::: TEXTO FORNECIDO :::

Por Frei Aloísio Fragoso

O AMOR EM TEMPOS DE CORONAVIRUS

    Amor é a única palavra do vocabulário humano autorizada a cruzar a ponte entre o tempo e a eternidade. O apóstolo São Paulo é quem lhe garante este direito. Na sua epístola aos coríntios, ele escreve "o amor jamais passará", desaparecerão ciências, línguas, profecias; não haverá mais necessidade de fé e esperança, só ficará o amor (cf.2Cor. 13ss). Outro dos apóstolos, São João, enriquece está idéia, dando-lhe uma razão teológica: "Deus é Amor, quem permanece no amor permanece em Deus e Deus nele" 1Jo.4,16.

    No entanto, não é nada fácil tratar de um assunto  sobre o qual todo mundo é especialista, seja pela experiência adquirida ao longo dos anos, seja pelos segredos guardados no coração. Quando a matéria é falar de amor, até uma roda de conversa vira universidade.

    A este respeito, não se pode dizer que nossos conhecimentos evoluíram com o passar do tempo, e hoje sabemos amar mais e melhor do que os nossos antepassados. Um dos maiores amantes da História viveu no século 13, chamava-se Francisco de Assis. Nem podemos nos vangloriar, nós cristãos, de que levamos vantagem sobre  os que vieram ao mundo antes de Cristo. Na verdade, o que muda são as formas de entender e praticar o amor.

::: CONTEÚDO DOS DADOS :::

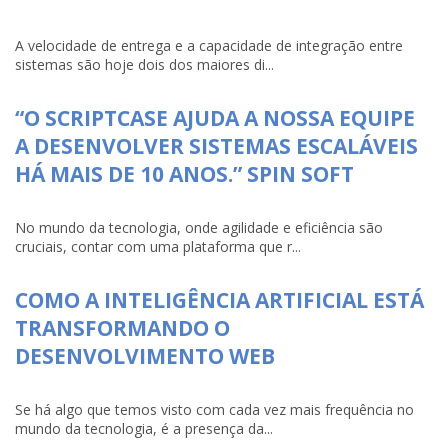
A velocidade de entrega e a capacidade de integração entre
sistemas são hoje dois dos maiores di...
“O SCRIPTCASE AJUDA A NOSSA EQUIPE
A DESENVOLVER SISTEMAS ESCALÁVEIS
HÁ MAIS DE 10 ANOS.” SPIN SOFT
No mundo da tecnologia, onde agilidade e eficiência são
cruciais, contar com uma plataforma que r...
COMO A INTELIGÊNCIA ARTIFICIAL ESTÁ
TRANSFORMANDO O
DESENVOLVIMENTO WEB
Se há algo que temos visto com cada vez mais frequência no
mundo da tecnologia, é a presença da...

:::

INSTRUÇÕES DE TRABALHO:
A: Segundo o texto sobre o amor, em que século viveu Francisco de Assis?
B: Continue o texto sobre o amor a partir da última frase apresentada.
Os itens armazenados não têm nenhum papel nesta atividade.

LISTA DE RESPOSTAS:
A: No século 13.

B:
    Os sábios gregos o imaginavam como uma energia criadora que perpassava não só o universo humano, mas todas as criaturas do planeta. Alguns deles defenderam que, aos 4 elementos constitutivas do universo (terra, água, ar e fogo), deve-se acrescentar mais dois: o ódio e o amor. O primeiro como força de repulsão e o amor como força de atração, encarregado de agregar os demais elementos. Daí, afirmam, onde houver existência deve haver amor e tudo que possui um movimento vital é movido também pelo amor. Assim as plantas amam a terra, através das leis da vegetação, os animais se amam entre si, através de seus instintos naturais, e até quando duas moléculas de hidrogênio e uma de oxigênio se juntam e produzem a água,
nisso também há amor.

    O sentimento do amor é explosivo. Ele tem sido causa ou pretexto de milhões de mortes e outro tanto de ressurreições, de martírios, homicídios, suicídios e também, em contra-partida,  conversões, revoluções, santificações, que produziram os melhores homens e mulheres da História. A Fé pede que abramos um parêntese para lembrar que a Páscoa de Jesus foi uma prova suprema deste grande Mistério.

    No campo da mais alta mística, não poucas vezes, se extrapola a linguagem usual, para expressar o inexprimível. Assim o faz uma das maiores místicas da Igreja, Sta.Teresa D'Ávila, ao escrever: "sem o tempero da loucura, o amor é insípido'.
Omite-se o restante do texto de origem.